Mel and I had gone, but that had been a mistake. The King family was only covering up their crap in streamers, balloons, finger food, and a keg, giving Noah the chance to act like a drunk prick. Fun times.

In the hubbub, I got separated from Mel and Jonah for a while, and found myself nearly in a fight with one of Noah’s prick friends when he started mouthing off about Jonah. When Mel and I finally caught up with each other, she was super pale and tired. She just wanted to go, and frankly, so did I. We left without saying bye to Jonah. I tried to call him later and he said it was no biggie—his brother had only gotten drunker and meaner and the party went to shit anyway. Poor Jonah.

Thank God dickhead Noah was leaving. I hoped the drill sergeant put a boot up his ass.

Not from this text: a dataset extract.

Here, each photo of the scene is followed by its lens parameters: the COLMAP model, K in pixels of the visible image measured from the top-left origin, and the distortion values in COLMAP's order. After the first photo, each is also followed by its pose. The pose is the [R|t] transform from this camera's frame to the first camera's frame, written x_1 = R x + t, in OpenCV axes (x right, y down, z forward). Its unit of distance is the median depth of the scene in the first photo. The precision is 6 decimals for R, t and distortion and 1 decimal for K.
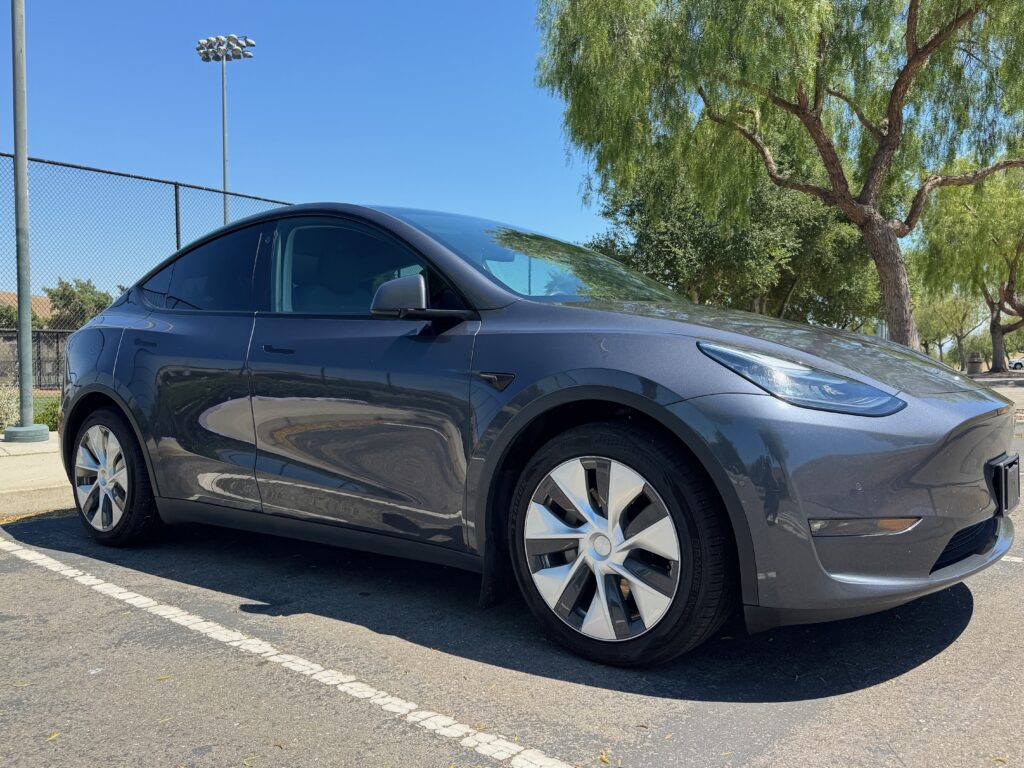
lens RADIAL K [[872.4, 0, 510.3], [0, 872.4, 381.5], [0, 0, 1]] dist [0.005357, -0.002133]
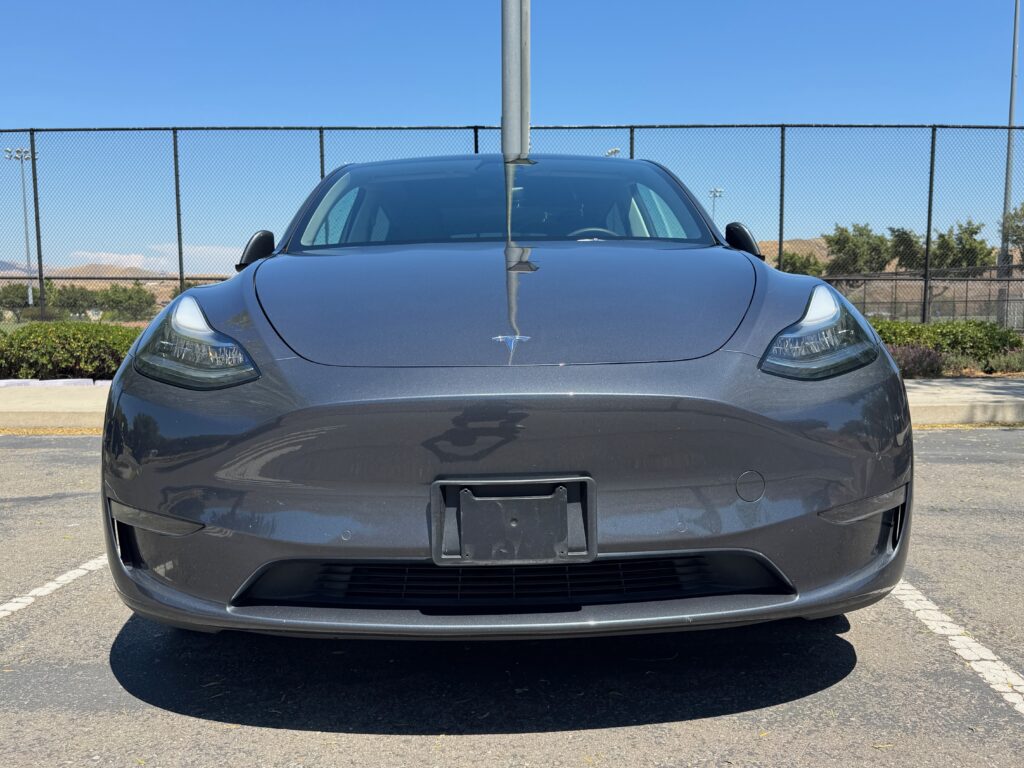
lens RADIAL K [[872.4, 0, 510.9], [0, 872.4, 386.4], [0, 0, 1]] dist [0.005357, -0.002133]
pose [[0.629757, 0.072971, -0.773357, 0.216369], [-0.017489, 0.996658, 0.079799, -0.005581], [0.776595, -0.036729, 0.628928, 0.129586]]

But now I had bigger worries.

Bigger worries than douches like Noah, or school, or fights with Mom. But were they bigger than me? I had heard how “gifted” I was my whole life. Above average. Smart. “Old for my age,” whatever the hell that meant. I guess I was just mature. I sure wasn’t feeling it now. I felt like an angry kid.

A kid.

About to have a kid.

I sat up as reality crashed in, and stopped short when I found Jonah studying a photo of the two of us from three summers ago. The most momentous summer of my life. Until this one.

“You still have this?” He lifted it with a half-smile.

“Sure.”

“That was a crazy one, huh?”

I looked closer at the picture of us grinning like loons over the simple white cross at the site where we’d started our adventure that summer. Finding Lettie’s bones—finding out she was a hero—changed my life in so many ways. “Sure was.”

He huffed out a laugh. “Shitload of fun, though.”

It felt good to laugh along with him for what felt like the first time in days. “Yup. It was.”

But the laughter quickly faded when the doorbell rang, and a moment later my mom called out, “Reed! Melissa and her parents are here!”

June 13
th

 

The cat’s out of the bag. Mom found me puking this morning and finally figured it out. She’s pissed and hurt and barely speaking to me.

I’m glad she didn’t ask too many questions and assumed this baby is Reed’s. It’s gotta be! I refuse to think anything else. But I feel like such a dirty liar. A frightened child.

It’s bad enough I can’t speak the truth because I’m so afraid . . . what if it really is HIS baby?